Gone but Not Forgotten

I don’t know about you, but I get antsy when one of my loved ones is even 15 minutes late for anything. I start the line of texting and phone calls to check up on them, to make sure they either just got side-tracked, or lost, and not something more serious. I’m sure I’m not alone in that. And it’s always a relief to hear their voice on the other end of the phone explaining that they just took a right instead of a left, and that while late, are on their way. For families of POW/MIA service members, there is no phone number to reach them at, and no reassurance of their loved ones that they’re “on their way.”

Today is National POW/MIA recognition day. It’s estimated that since WWII over 83,000 service men and women have been labeled POW or MIA. That’s a lot of American families who will have the gut-wrenching experience of not knowing when, or if, their loved ones will ever pull up into the driveway ever again.
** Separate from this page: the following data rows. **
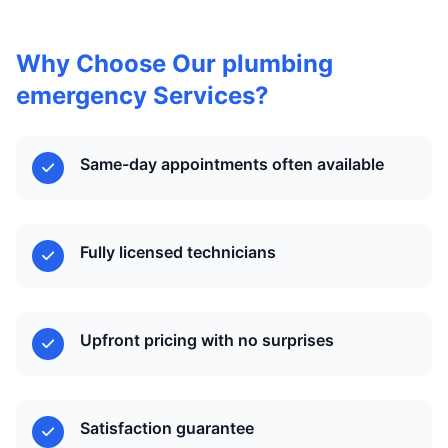
Why Choose Our plumbing
emergency Services?
Same-day appointments often available
Fully licensed technicians
Upfront pricing with no surprises
Satisfaction guarantee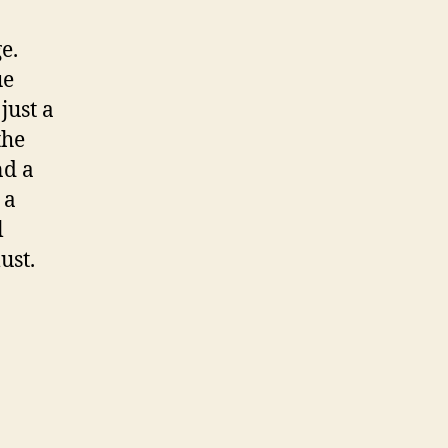
e.
ue
just a
the
nd a
 a
l
ust.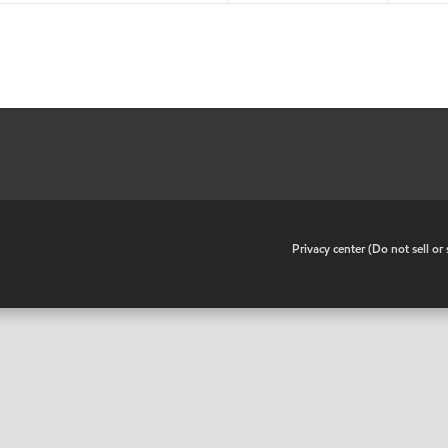
•
Privacy center (Do not sell o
It’s a fear I wouldn’t wish on my worst enemy, so on days like this, and honestly, every day, it doesn’t hurt to recognize these families and their struggles with things like awareness ribbons and lapel pins.

Thankfully there are organizations that work with families and the countries where their loved ones were stationed, to shed light on the unanswered questions and in some cases, bring them home. It isn’t always a happy ending, and sometimes the best outcome is a resting place, but occasionally these service men and women are returned alive and it is also for them that myself and others wear POW/MIA lapel pins. For the successes and not just the tragedies. For hope, and not just for consolation.

On a personal note, I just want to thank the families of these POW/MIA members. These soldiers and their families are paying the ultimate price for my freedom, and I can’t begin to convey my gratitude. You’re truly heroes.